# Page extract
--------

V. P. Gogul Ram, C. Aravindhan

UG Students Department of civil engineering

Nadar Saraswathi College of engineering and technology Theni, Tamilnadu-625531.

G. Sugiladevi.

    1. Head of the department Department of civil engineeering

      Nadar Saraswathi College of engineering and technology Theni, Tamilnadu – 625531.

      Abstract In our world wastes are generated in huge amount. Especially in our country, wastes are generated in huge and they are not treated regularly. If it is treated regularly we can get more money by its byproducts and these Sewage wastes are collected and it is to be treated to satisfy the needs of human beings. Like reusable water, bio-manures, bio-gas, electricity, pure oxygen, fly ash. Thus our project is eco -friendly to our environment and also benefits people through their wastes and makes India as a hygienic domain.

      1. INTRODUCTION

        The proposed project which comes under the three following topics are:

        1. Water resources

        2. Environment

        3. Irrigation.

        Through this project we can attain three products which are electricity, bio manures, re usable water, biogas. The electricity is the main source of energy which is under crisis for the past few years and also water scarcity which is the main problem that that we are facing now a days. Water is the main source of the material for the human life .so in order to achieve the human needs .the project of ZERO WASTE MANAGEMENT OF SEWAGE WASTE are

        recommended. the project enclose these needs and supports human life.

--------

Collected data
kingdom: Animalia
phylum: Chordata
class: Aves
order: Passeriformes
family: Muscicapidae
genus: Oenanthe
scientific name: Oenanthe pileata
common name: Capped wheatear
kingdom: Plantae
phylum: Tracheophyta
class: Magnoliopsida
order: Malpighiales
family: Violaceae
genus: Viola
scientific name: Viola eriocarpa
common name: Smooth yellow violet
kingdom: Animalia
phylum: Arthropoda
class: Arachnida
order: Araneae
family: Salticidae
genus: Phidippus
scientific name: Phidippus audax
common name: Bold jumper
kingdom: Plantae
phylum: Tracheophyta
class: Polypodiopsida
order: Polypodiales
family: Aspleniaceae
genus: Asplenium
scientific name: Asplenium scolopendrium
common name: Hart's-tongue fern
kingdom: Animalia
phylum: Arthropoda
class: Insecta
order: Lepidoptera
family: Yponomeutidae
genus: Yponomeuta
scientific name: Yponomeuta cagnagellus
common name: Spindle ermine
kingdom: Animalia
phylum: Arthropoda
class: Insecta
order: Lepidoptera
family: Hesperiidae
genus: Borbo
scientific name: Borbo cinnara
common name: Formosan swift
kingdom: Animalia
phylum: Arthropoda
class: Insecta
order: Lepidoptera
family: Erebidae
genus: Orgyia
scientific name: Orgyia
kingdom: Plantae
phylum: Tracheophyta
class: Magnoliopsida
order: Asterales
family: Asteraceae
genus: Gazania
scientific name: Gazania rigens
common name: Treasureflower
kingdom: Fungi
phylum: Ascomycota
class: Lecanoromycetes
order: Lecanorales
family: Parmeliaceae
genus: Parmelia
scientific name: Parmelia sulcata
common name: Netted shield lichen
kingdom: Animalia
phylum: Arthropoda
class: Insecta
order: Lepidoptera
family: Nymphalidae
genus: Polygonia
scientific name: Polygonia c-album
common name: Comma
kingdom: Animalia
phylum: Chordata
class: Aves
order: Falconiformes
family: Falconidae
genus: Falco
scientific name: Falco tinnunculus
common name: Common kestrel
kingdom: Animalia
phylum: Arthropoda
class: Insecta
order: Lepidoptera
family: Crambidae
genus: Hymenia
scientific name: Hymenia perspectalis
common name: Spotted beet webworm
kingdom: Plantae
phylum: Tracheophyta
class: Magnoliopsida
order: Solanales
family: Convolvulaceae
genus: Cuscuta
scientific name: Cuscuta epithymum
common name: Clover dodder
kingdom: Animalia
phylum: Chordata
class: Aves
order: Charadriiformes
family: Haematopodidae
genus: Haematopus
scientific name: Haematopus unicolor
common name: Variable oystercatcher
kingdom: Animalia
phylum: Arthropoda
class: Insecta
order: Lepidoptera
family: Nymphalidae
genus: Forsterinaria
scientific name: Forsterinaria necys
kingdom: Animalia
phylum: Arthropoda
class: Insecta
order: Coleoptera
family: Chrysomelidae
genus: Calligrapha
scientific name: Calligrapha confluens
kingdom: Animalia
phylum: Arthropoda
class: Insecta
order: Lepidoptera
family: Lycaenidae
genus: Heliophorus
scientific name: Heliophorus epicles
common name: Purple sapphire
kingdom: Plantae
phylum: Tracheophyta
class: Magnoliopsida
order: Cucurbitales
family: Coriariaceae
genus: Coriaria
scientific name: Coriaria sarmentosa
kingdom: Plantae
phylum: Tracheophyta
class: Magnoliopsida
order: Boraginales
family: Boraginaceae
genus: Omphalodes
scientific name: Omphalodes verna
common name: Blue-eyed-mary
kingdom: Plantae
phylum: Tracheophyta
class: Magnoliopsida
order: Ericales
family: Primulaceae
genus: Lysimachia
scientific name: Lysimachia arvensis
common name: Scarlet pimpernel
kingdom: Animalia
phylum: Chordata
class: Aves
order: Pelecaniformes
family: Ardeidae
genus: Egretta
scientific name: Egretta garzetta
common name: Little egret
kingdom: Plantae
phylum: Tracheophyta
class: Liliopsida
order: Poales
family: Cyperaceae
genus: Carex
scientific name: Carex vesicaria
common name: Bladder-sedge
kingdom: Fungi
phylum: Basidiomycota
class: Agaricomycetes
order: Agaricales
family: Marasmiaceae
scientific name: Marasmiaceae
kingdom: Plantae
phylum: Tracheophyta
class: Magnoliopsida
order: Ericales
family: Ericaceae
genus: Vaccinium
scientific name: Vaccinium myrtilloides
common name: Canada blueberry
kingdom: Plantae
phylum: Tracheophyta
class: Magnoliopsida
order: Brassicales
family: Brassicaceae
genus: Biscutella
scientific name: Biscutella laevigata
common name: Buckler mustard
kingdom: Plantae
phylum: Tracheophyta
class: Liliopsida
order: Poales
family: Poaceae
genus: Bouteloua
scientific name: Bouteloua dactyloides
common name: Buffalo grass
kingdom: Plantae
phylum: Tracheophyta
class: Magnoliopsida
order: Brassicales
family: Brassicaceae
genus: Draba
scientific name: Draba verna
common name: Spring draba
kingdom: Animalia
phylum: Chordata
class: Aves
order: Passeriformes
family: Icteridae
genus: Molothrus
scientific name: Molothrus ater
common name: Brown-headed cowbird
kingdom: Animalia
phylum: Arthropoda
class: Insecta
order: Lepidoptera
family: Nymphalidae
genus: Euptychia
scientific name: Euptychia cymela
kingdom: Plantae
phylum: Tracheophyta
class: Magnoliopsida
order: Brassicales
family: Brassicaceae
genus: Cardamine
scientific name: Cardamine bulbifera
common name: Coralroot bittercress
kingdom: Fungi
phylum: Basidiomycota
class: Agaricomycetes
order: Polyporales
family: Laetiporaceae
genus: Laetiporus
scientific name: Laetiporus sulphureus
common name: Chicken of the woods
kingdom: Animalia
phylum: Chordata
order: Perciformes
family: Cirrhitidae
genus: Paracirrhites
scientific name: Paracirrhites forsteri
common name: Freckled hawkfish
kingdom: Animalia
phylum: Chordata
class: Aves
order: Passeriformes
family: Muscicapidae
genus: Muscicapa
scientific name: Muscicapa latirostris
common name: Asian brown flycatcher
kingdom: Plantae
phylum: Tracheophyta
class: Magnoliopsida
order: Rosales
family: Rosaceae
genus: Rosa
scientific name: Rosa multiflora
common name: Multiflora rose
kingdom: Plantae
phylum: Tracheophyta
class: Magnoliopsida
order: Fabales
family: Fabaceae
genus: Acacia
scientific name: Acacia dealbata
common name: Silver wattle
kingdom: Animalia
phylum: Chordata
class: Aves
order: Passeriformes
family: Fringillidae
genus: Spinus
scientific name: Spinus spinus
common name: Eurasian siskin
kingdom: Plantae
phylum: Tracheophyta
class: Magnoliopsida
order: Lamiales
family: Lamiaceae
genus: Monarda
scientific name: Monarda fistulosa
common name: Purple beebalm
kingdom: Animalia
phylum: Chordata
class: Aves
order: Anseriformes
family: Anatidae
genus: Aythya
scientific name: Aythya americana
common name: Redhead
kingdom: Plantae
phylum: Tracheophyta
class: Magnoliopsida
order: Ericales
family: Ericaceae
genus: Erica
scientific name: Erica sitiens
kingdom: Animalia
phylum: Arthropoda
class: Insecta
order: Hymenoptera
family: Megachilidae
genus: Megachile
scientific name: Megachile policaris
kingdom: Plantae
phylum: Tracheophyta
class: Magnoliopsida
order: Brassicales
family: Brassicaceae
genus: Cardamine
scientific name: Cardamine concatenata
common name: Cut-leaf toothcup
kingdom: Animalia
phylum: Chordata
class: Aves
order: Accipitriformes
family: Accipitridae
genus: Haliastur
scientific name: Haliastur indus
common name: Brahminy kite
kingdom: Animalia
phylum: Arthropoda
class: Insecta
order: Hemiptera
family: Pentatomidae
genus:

--------

# Exercise
Can you copy word for word the part of the paper on sewage waste that starts at "Abstract In our" and ends at "a hygienic domain."?

# Output of the exercise
Abstract In our world wastes are generated in huge amount. Especially in our country, wastes are generated in huge and they are not treated regularly. If it is treated regularly we can get more money by its byproducts and these Sewage wastes are collected and it is to be treated to satisfy the needs of human beings. Like reusable water, bio-manures, bio-gas, electricity, pure oxygen, fly ash. Thus our project is eco -friendly to our environment and also benefits people through their wastes and makes India as a hygienic domain.